Mary Alice Asked :
I went off birth control in December, to start trying to conceive in February. In January, I skipped my period, and then I got my period in February and it lasted for 2 and a half weeks. In March it lasted 2 weeks again. Now it is April and I am on day 13 of my period. Is this normal?
There aren’t any major cramps, just what I would normally have during a period. I have taken pregnancy tests thinking it could have something to do with it but it was negative.
Could that just be normal for me when I am not on the pill?
This question was posted under the Abnormal Vaginal Bleeding, Periods article.

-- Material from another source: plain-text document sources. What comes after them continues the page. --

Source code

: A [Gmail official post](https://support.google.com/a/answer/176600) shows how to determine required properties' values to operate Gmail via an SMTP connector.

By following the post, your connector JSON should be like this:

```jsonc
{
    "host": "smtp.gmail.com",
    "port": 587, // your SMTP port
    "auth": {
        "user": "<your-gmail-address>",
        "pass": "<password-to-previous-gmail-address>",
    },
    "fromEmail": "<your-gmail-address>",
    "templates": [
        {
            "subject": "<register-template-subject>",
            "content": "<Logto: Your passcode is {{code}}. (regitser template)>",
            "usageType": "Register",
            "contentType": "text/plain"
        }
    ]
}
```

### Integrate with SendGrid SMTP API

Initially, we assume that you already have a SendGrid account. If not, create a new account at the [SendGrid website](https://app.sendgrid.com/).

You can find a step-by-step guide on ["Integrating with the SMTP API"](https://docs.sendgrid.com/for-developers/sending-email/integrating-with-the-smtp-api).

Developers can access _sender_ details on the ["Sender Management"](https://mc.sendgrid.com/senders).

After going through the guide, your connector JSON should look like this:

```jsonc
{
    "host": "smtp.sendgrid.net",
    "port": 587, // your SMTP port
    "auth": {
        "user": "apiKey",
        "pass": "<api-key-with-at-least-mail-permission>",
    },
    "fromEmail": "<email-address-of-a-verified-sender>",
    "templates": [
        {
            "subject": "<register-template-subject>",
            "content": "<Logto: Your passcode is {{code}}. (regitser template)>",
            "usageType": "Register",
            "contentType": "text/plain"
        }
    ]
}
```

Any response by the Health Hype team does not constitute a medical consultation and the advice should be viewed purely as a guide. Always consult with your doctor before making any changes to your current treatment program. The information provided in this article is not an authoritative resource on the subject matter and solely intends to guide the reader based on the questions asked and information provided.
Dr Chris Answered :
There is much confusion about your periods when you are on the birth control pill. This is not a natural period as such but rather triggered by the placebo phase of the oral contraceptives. The birth control pill works by administering higher than normal doses of the female hormone, estrogen. This ‘tricks’ the body into believing that you are pregnant so that ovulation does not occur. When you reach the placebo phase, the estrogen levels in your body drop and the period is triggered.
So do not confuse the period you have experienced while you were using the oral contraceptive pill with the period that you experience as part of your normal and natural menstrual cycle.
Many women miss a period or two (sometimes even three) after stopping the oral contraceptive. This is known as amenorrhea. However if it is persisting for more than 3 cycles then you should see your gynecologist.
Once your period does start up again, it is not unusual to experience abnormal periods. Your cycle may take quite a few months to reestablish itself and ideally you should stop your oral contraceptive at least 6 months (not 3 months) before you plan to conceive. Even if you are menstruating within the first 3 months of stopping the pill, there is no guarantee that you are ovulating (anovulation) which is why 6 months is advised.
Prolonged bleeding, heavy periods and irregular cycles are some of the common complaints that women experience after stopping the pill. This is not ‘normal’ but some women do experience it. However prolonged bleeding after the 3 month period following the cessation of the oral contraceptive pill should not be ignored.
There are many factors that need to be taken into consideration here apart from your use of the pill. The period of time you have used contraceptives, your age, pre-existing medical conditions and family history could mean that this bleeding that you are experiencing is related to another disorder which was being suppressed by the oral contraceptives that you were using. You need to see your gynecologist at this point.